ABC 04/07/14
HERMANN TERTSCH
· Si no se pone fin a la deriva de radicalidad, se llegará a la violencia en Cataluña, nadie lo dude
EL presidente del Gobierno, Mariano Rajoy, anunció hace mucho tiempo que tiene un plan para Cataluña. Se supone que es un plan para restablecer la legalidad y acabar con un desafío separatista que ya ha puesto a todo aquel rincón de España en virtual estado de excepción. El desacato es generalizado y no hay día en que no se anuncie desde una instancia oficial u otra un nuevo paso o iniciativa para el enfrentamiento con aquellos que defiendan el orden constitucional. Organismos financiados por la Generalitat hacen planes delirantes para operaciones militares, se multiplican los gastos en campañas contra la reputación de España en el extranjero y se ha llevado hasta el paroxismo la cultura del odio a España entre los niños. Capítulo aparte merece el panorama mediático catalán, subvencionado por el poder separatista hasta niveles grotescos. Pero también el permanente apoyo que el discurso separatista ha tenido en los medios en toda España. En los que comprensión y ponderación de los postulados separatistas contrastan con el desprecio y el afán de desprestigiar a toda defensa de la unidad nacional y la Constitución.

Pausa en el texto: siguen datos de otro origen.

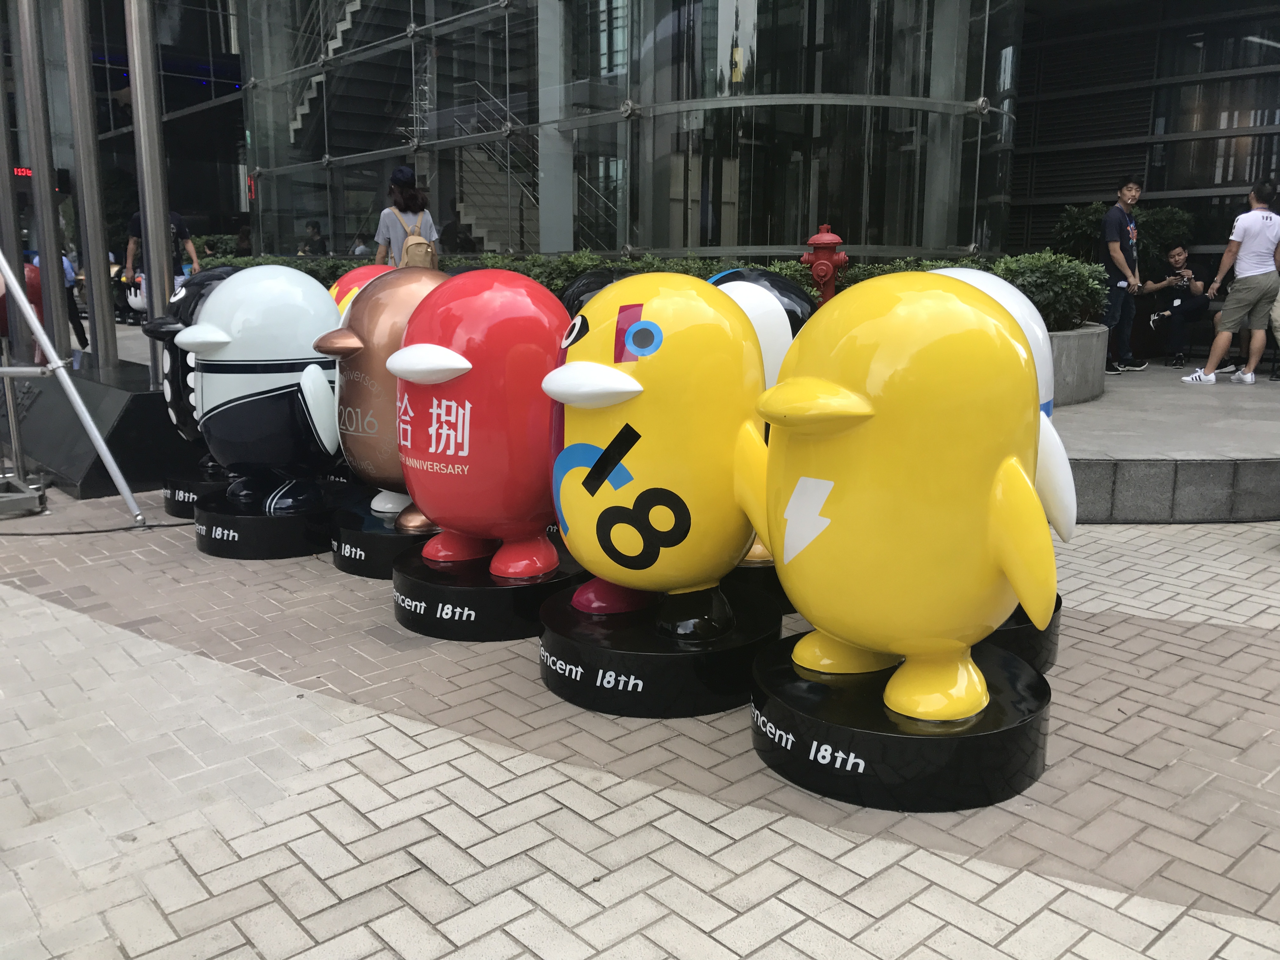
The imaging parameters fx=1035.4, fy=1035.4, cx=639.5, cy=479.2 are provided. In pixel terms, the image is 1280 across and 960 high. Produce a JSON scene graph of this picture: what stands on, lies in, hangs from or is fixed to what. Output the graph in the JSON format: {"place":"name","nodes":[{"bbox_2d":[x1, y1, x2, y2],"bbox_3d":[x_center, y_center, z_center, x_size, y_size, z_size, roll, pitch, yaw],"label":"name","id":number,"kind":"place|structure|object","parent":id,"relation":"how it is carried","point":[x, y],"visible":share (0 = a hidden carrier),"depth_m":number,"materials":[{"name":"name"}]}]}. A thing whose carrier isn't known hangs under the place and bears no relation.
{"place":"outdoors","nodes":[
{"label":"outdoors","id":0,"kind":"place"},
{"bbox_2d":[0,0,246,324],"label":"building","id":1,"kind":"structure","parent":0,"point":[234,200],"depth_m":22.47,"materials":[{"name":"glass"}]},
{"bbox_2d":[11,165,33,177],"bbox_3d":[-9.673,-4.764,16.101,0.582,0.238,0.124,-10,15,-41],"label":"digital display","id":2,"kind":"object","parent":1,"relation":"attached to","point":[27,170],"visible":0.58,"depth_m":16.10,"materials":[{"name":"red"}]},
{"bbox_2d":[250,0,1021,267],"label":"glass building","id":3,"kind":"structure","parent":0,"point":[965,240],"depth_m":12.22,"materials":[{"name":"glass"}]},
{"bbox_2d":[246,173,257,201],"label":"red sign","id":4,"kind":"object","parent":3,"relation":"attached to","point":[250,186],"visible":0.66,"depth_m":15.60,"materials":[{"name":"red"}]},
{"bbox_2d":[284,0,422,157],"label":"staircase","id":5,"kind":"structure","parent":3,"relation":"attached to","point":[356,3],"depth_m":17.28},
{"bbox_2d":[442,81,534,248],"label":"staircase","id":6,"kind":"structure","parent":3,"relation":"in","point":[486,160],"depth_m":15.48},
{"bbox_2d":[0,491,1279,959],"label":"brick pavement","id":7,"kind":"structure","parent":0,"point":[1037,921],"materials":[{"name":"grey"}]},
{"bbox_2d":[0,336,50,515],"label":"metal stand","id":8,"kind":"object","parent":7,"relation":"on","point":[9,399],"visible":0.98,"depth_m":5.48,"materials":[{"name":"metal"}]},
{"bbox_2d":[0,248,141,523],"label":"metal pole","id":9,"kind":"object","parent":7,"relation":"on","point":[49,348],"visible":0.99,"depth_m":5.27,"materials":[{"name":"metal"}]},
{"bbox_2d":[0,518,188,537],"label":"cable","id":10,"kind":"object","parent":7,"relation":"on","point":[170,525],"visible":0.97,"depth_m":5.09,"materials":[{"name":"black plastic"}]},
{"bbox_2d":[0,353,193,500],"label":"base","id":11,"kind":"object","parent":7,"relation":"on","point":[139,396],"visible":0.71,"depth_m":6.05,"materials":[{"name":"black"}]},
{"bbox_2d":[0,1,31,357],"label":"metal pole","id":12,"kind":"object","parent":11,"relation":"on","point":[9,186],"visible":0.81,"depth_m":6.80,"materials":[{"name":"metal"}]},
{"bbox_2d":[17,0,69,361],"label":"metal pole","id":13,"kind":"object","parent":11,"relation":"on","point":[41,246],"visible":0.92,"depth_m":6.61,"materials":[{"name":"metal"}]},
{"bbox_2d":[61,0,117,368],"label":"metal pole","id":14,"kind":"object","parent":11,"relation":"on","point":[102,299],"visible":0.98,"depth_m":6.42,"materials":[{"name":"metal"}]},
{"bbox_2d":[124,0,174,369],"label":"metal pole","id":15,"kind":"object","parent":11,"relation":"on","point":[147,208],"visible":0.88,"depth_m":6.26,"materials":[{"name":"metal"}]},
{"bbox_2d":[161,464,235,519],"bbox_3d":[-2.153,0.056,5.488,0.656,0.237,0.654,-10,15,-41],"label":"display base","id":16,"kind":"object","parent":7,"relation":"on","point":[181,504],"visible":0.39,"depth_m":5.22,"materials":[{"name":"black plastic"}]},
{"bbox_2d":[130,263,238,470],"bbox_3d":[-2.242,-0.605,5.464,0.716,1.047,0.762,3,12,16],"label":"statue","id":17,"kind":"object","parent":16,"relation":"on","point":[147,332],"visible":0.31,"depth_m":5.23,"materials":[{"name":"black plastic"}]},
{"bbox_2d":[193,478,354,560],"bbox_3d":[-1.707,0.181,4.917,0.731,0.223,0.740,2,11,6],"label":"display base","id":18,"kind":"object","parent":7,"relation":"on","point":[250,520],"visible":0.73,"depth_m":4.64,"materials":[{"name":"black plastic"}]},
{"bbox_2d":[169,264,346,514],"bbox_3d":[-1.723,-0.442,4.876,0.915,1.149,0.688,1,11,5],"label":"statue","id":19,"kind":"object","parent":18,"relation":"on","point":[306,356],"visible":0.92,"depth_m":4.69,"materials":[{"name":"white plastic"}]},
{"bbox_2d":[328,494,432,578],"bbox_3d":[-0.987,0.237,4.635,0.764,0.231,0.789,-2,12,-11],"label":"display base","id":20,"kind":"object","parent":7,"relation":"on","point":[375,550],"visible":0.5,"depth_m":4.35,"materials":[{"name":"black plastic"}]},
{"bbox_2d":[318,264,449,529],"bbox_3d":[-1.006,-0.362,4.516,0.826,1.124,0.647,2,11,7],"label":"statue","id":21,"kind":"object","parent":20,"relation":"on","point":[409,302],"visible":0.47,"depth_m":4.32,"materials":[{"name":"brown plastic"}]},
{"bbox_2d":[394,539,587,641],"bbox_3d":[-0.516,0.392,3.939,0.783,0.207,0.793,3,12,15],"label":"display base","id":22,"kind":"object","parent":7,"relation":"on","point":[467,590],"visible":0.69,"depth_m":3.63,"materials":[{"name":"black plastic"}]},
{"bbox_2d":[385,265,573,578],"bbox_3d":[-0.514,-0.218,3.794,0.775,1.143,0.730,4,12,18],"label":"statue","id":23,"kind":"object","parent":22,"relation":"on","point":[496,410],"visible":0.89,"depth_m":3.56,"materials":[{"name":"red plastic"}]},
{"bbox_2d":[537,576,782,717],"bbox_3d":[0.077,0.511,3.341,0.814,0.221,0.828,1,11,6],"label":"display base","id":24,"kind":"object","parent":7,"relation":"on","point":[616,654],"visible":0.78,"depth_m":3.06,"materials":[{"name":"black plastic"}]},
{"bbox_2d":[541,267,781,631],"bbox_3d":[0.115,-0.100,3.180,0.879,1.118,0.709,1,11,5],"label":"statue","id":25,"kind":"object","parent":24,"relation":"on","point":[663,436],"visible":0.94,"depth_m":3.00,"materials":[{"name":"yellow plastic"}]},
{"bbox_2d":[720,556,792,612],"bbox_3d":[0.433,0.348,4.107,0.716,0.231,0.716,-10,15,-41],"label":"display base","id":26,"kind":"object","parent":7,"relation":"on","point":[772,574],"visible":0.22,"depth_m":3.76,"materials":[{"name":"black plastic"}]},
{"bbox_2d":[702,264,817,566],"bbox_3d":[0.386,-0.235,3.711,0.809,1.052,0.624,-3,12,-15],"label":"statue","id":27,"kind":"object","parent":26,"relation":"on","point":[767,361],"visible":0.18,"depth_m":3.48,"materials":[{"name":"plastic"}]},
{"bbox_2d":[750,627,1053,811],"bbox_3d":[0.697,0.616,2.795,0.803,0.221,0.812,0,11,0],"label":"display base","id":28,"kind":"object","parent":7,"relation":"on","point":[1016,730],"visible":0.75,"depth_m":2.53,"materials":[{"name":"black plastic"}]},
{"bbox_2d":[754,266,1074,725],"bbox_3d":[0.691,0.027,2.643,0.835,1.131,0.778,0,11,-1],"label":"statue","id":29,"kind":"object","parent":28,"relation":"on","point":[1016,474],"visible":0.99,"depth_m":2.45,"materials":[{"name":"yellow plastic"}]},
{"bbox_2d":[989,592,1061,672],"bbox_3d":[1.022,0.451,3.497,0.721,0.247,0.715,-10,15,-41],"label":"display base","id":30,"kind":"object","parent":7,"relation":"on","point":[1037,638],"visible":0.17,"depth_m":3.19,"materials":[{"name":"black plastic"}]},
{"bbox_2d":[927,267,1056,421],"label":"statue","id":31,"kind":"object","parent":30,"relation":"on","point":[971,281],"visible":0.13,"depth_m":3.33,"materials":[{"name":"white plastic"}]},
{"bbox_2d":[1052,200,1197,268],"bbox_3d":[5.162,-2.419,11.097,1.333,1.081,1.427,-10,15,-41],"label":"shrub","id":32,"kind":"object","parent":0,"point":[1082,219],"visible":0.42,"depth_m":10.84,"materials":[{"name":"green plant"}]},
{"bbox_2d":[1010,0,1279,276],"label":"building","id":33,"kind":"structure","parent":0,"point":[1042,116],"depth_m":12.87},
{"bbox_2d":[1046,357,1279,523],"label":"platform","id":34,"kind":"structure","parent":0,"point":[1119,458],"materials":[{"name":"grey stone"}]},
{"bbox_2d":[1047,322,1108,405],"bbox_3d":[2.369,-0.875,7.551,1.559,0.520,1.874,-10,15,-41],"label":"planter","id":35,"kind":"object","parent":34,"relation":"on","point":[1069,343],"visible":0.29,"depth_m":6.80,"materials":[{"name":"grey concrete"}]},
{"bbox_2d":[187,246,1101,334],"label":"hedge","id":36,"kind":"object","parent":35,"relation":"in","point":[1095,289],"visible":0.21,"depth_m":7.49,"materials":[{"name":"green plant"}]},
{"bbox_2d":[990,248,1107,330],"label":"shrub","id":37,"kind":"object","parent":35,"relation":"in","point":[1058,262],"visible":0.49,"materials":[{"name":"green plant"}]},
{"bbox_2d":[1098,178,1146,375],"bbox_3d":[4.175,-1.764,9.035,0.521,1.639,0.475,-4,12,-22],"label":"man","id":38,"kind":"object","parent":34,"relation":"on","point":[1130,186],"visible":0.99,"depth_m":8.92},
{"bbox_2d":[1140,244,1211,369],"bbox_3d":[4.967,-1.614,9.641,0.669,1.122,0.649,3,12,11],"label":"man","id":39,"kind":"object","parent":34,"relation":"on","point":[1180,254],"visible":0.89,"depth_m":9.53},
{"bbox_2d":[1180,179,1279,386],"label":"man","id":40,"kind":"object","parent":34,"relation":"on","point":[1223,337],"visible":0.99,"depth_m":8.34},
{"bbox_2d":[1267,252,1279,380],"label":"person","id":41,"kind":"object","parent":34,"relation":"on","point":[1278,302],"visible":0.89,"depth_m":8.97},
{"label":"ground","id":42,"kind":"structure","parent":0},
{"bbox_2d":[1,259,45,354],"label":"red statue","id":43,"kind":"object","parent":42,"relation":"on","point":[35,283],"visible":0.42,"depth_m":8.74,"materials":[{"name":"red"}]},
{"bbox_2d":[27,246,88,354],"bbox_3d":[-6.644,-2.047,11.704,0.621,1.405,0.660,3,12,15],"label":"person","id":44,"kind":"object","parent":42,"relation":"on","point":[83,337],"visible":0.26,"depth_m":11.72},
{"bbox_2d":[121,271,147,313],"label":"white statue","id":45,"kind":"object","parent":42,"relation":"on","point":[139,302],"visible":0.42,"depth_m":14.58,"materials":[{"name":"white"}]},
{"bbox_2d":[123,207,200,285],"bbox_3d":[-4.772,-2.114,10.363,0.622,1.324,0.612,3,12,16],"label":"person","id":46,"kind":"object","parent":42,"relation":"on","point":[178,221],"visible":0.31,"depth_m":10.28},
{"bbox_2d":[234,222,253,255],"bbox_3d":[-6.261,-3.364,16.590,0.612,1.452,0.710,4,12,18],"label":"person","id":47,"kind":"object","parent":42,"relation":"on","point":[242,237],"visible":0.38,"depth_m":16.41},
{"bbox_2d":[299,220,327,255],"bbox_3d":[-4.901,-3.239,15.615,0.578,1.292,0.613,5,12,22],"label":"person","id":48,"kind":"object","parent":42,"relation":"on","point":[316,232],"visible":0.49,"depth_m":15.46},
{"bbox_2d":[327,261,395,319],"bbox_3d":[-1.448,-0.752,5.680,0.858,0.891,0.685,1,11,6],"label":"statue","id":49,"kind":"object","parent":42,"relation":"on","point":[340,289],"visible":0.13,"depth_m":5.48,"materials":[{"name":"red plastic"}]},
{"bbox_2d":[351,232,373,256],"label":"person","id":50,"kind":"object","parent":42,"relation":"on","point":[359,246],"visible":0.37,"depth_m":14.91},
{"bbox_2d":[372,165,439,268],"bbox_3d":[-1.913,-1.736,8.522,0.534,1.637,0.567,-1,11,-5],"label":"woman","id":51,"kind":"object","parent":42,"relation":"on","point":[380,254],"visible":0.47,"depth_m":8.33},
{"bbox_2d":[392,206,439,269],"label":"backpack","id":52,"kind":"object","parent":51,"relation":"on","point":[422,248],"visible":0.48,"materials":[{"name":"beige fabric"}]},
{"bbox_2d":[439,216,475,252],"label":"person","id":53,"kind":"object","parent":42,"relation":"on","point":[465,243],"visible":0.45,"depth_m":13.20},
{"bbox_2d":[560,266,636,318],"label":"statue","id":54,"kind":"object","parent":42,"relation":"on","point":[595,289],"visible":0.13,"depth_m":4.26,"materials":[{"name":"black plastic"}]},
{"bbox_2d":[799,223,849,304],"bbox_3d":[1.300,-1.266,7.337,0.367,1.076,0.323,2,11,10],"label":"fire hydrant","id":55,"kind":"object","parent":42,"relation":"on","point":[823,237],"visible":0.55,"depth_m":7.19,"materials":[{"name":"red paint"}]}
]}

Desde hace más de dos años, el Gobierno asiste, dicen que impávido, en todo caso pasivo, a la organización de una insurrección contra España y su Constitución. Una acción sediciosa y golpista que se prepara a plena luz pública. Y nada ha pasado en Madrid. Pero sí en Cataluña. Donde todos están en manos de la brutal intimidación separatista. La desaparición de la defensa de una idea de España y la legalidad constitucional no es achacable a este Gobierno. Es una culpa colectiva de todos los gobiernos habidos desde la Transición. Y es uno de los grandes fracasos de nuestra historia. En los próximos pocos años se verá si es reversible. Si podemos volver a articular un estado viable o España se hunde en una disgregación catastrófica, pierde definitivamente el tren europeo y del desarrollo y queda como región crónicamente inestable y empobrecida. Esto no es ningún delirio catastrofista. Es un escenario mucho más plausible que la del Estado catalán feliz, pacífico y próspero junto a una España mutilada.
Ningún sondeo ni encuesta que hoy nos presenten sobre Cataluña nos dice realmente qué es lo que piensan los catalanes, sometidos todos ellos a un permanente y frenético bombardeo de propaganda agresiva de la Generalidad. Y abandonados a su suerte por el Gobierno de la Nación. Salvo a caracteres fuertes con vocación por la épica, a nadie se le puede pedir que se signifique en favor de la unidad de España para sufrir después en soledad las represalias por esa heroicidad. Así hemos llegado a la grotesca realidad en la que todos quienes se manifiestan en favor de la sedición y en contra de la ley reciben automáticamente aplauso, apoyo y gratificación oficial, mientras quienes se atreven a defender la legalidad son sometidos a acoso y aislamiento social y castigo por el gobierno regional. Mientras nadie les ayuda. Esta absoluta anomalía en un Estado de Derecho se ha tolerado durante décadas en ambigüedad. Desde que el proyecto separatista es explícito, la situación es intolerable. Pero se tolera. Y así se consolida la realidad ilegal. Y ya se habla de acuerdos sobre la base de concesiones, mala forma de disfrazar el triunfo de la agresión.
Si no se pone fin a la deriva de radicalidad, se llegará a la violencia en Cataluña, nadie lo dude. Y esa parte de España acabará gobernada por extremistas totalitarios, se llamen ERC, CUP o Podemos. Solo el restablecimiento de la legalidad puede evitarlo. Y es urgente. Pero la iniciativa corresponde a quienes han jurado hacerlo como condición previa a su acceso al poder y privilegio de sus cargos.